JohnnyDew will be part of the St. Patty’s festivities 2 to 6 p.m. March 12 at the Norristown Maenner-Chor Club, 920 Haws Ave., Norristown. The event will offer traditional, homemade Irish fare, beer, soda and party favors. Tickets are $20. Call (610) 272-9043 or go to www.norristownmaennerchor.com.

Forth began playing Irish music 30 years ago, the year his son was born and his cousin, famed jazz bassist Jaco Pastorius, passed away. In 1987 Jimmy Reilly, a guitarist Forth was in a band with at the time, invited him to sit in with a two-guitar/banjo Irish jam session with his brother, Tommy Reilly. It was that night when Forth said he discovered “real stuff” Irish music was less “When Irish Eyes are Smiling,” and more rowdy, anti-England rebel songs like “Black and Tans,” with a refrain that includes the taunt “come out and fight me like a man.”

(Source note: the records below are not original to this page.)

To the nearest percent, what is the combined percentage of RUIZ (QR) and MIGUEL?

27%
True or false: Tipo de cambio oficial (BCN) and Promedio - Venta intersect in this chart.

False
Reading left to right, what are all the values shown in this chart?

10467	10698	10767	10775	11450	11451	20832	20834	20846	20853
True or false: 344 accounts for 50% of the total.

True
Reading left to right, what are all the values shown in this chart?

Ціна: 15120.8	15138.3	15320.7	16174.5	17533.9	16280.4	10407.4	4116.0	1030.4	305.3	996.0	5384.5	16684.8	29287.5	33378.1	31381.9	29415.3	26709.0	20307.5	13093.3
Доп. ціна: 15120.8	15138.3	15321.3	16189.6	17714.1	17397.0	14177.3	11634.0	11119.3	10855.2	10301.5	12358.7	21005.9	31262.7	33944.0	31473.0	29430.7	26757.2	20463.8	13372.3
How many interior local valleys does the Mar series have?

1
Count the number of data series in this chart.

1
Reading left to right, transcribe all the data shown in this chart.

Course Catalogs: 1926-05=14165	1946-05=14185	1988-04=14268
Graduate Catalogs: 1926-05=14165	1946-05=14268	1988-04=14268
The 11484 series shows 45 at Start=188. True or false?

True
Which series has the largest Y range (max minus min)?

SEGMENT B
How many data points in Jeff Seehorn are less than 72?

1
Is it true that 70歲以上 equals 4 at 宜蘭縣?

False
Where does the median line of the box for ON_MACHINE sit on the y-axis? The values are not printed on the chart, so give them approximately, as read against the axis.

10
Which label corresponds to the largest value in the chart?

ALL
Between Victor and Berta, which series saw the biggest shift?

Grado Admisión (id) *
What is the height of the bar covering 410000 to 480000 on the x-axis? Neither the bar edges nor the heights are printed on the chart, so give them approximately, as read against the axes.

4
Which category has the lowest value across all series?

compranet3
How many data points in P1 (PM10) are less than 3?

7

Later that evening, “they must have been mad about something because they both were jawing each other the whole time. Next thing you know, these two guys are beating the crap out of each other, rolling around their backyard. I had to get in the middle of these two muddy, crazy Irishmen,” Forth said, who would continue to play with the Reilly brothers in a band called Gaelic Heat for 15 years. According to Forth, that group once played at four different venues on the same St. Patrick’s Day. “It seems people like the rebel tunes more than traditional music,” he observed, pointing to the peppier tempos.

Of Jaco Pastorius, Forth said that years ago the troubled, two-time Grammy nominee was one of three of his cousins that would come to visit during the summers of his childhood. “Those summers were all basketball and music,” he said.

Forth was particularly close to Pastorius’ father, Jack, who he described as “a huge local musician” that “toured the East Coast back in the ’60s. Always won the battle of the bands against Bobby Rydell, Fabian, Frankie Avalon and those guys.”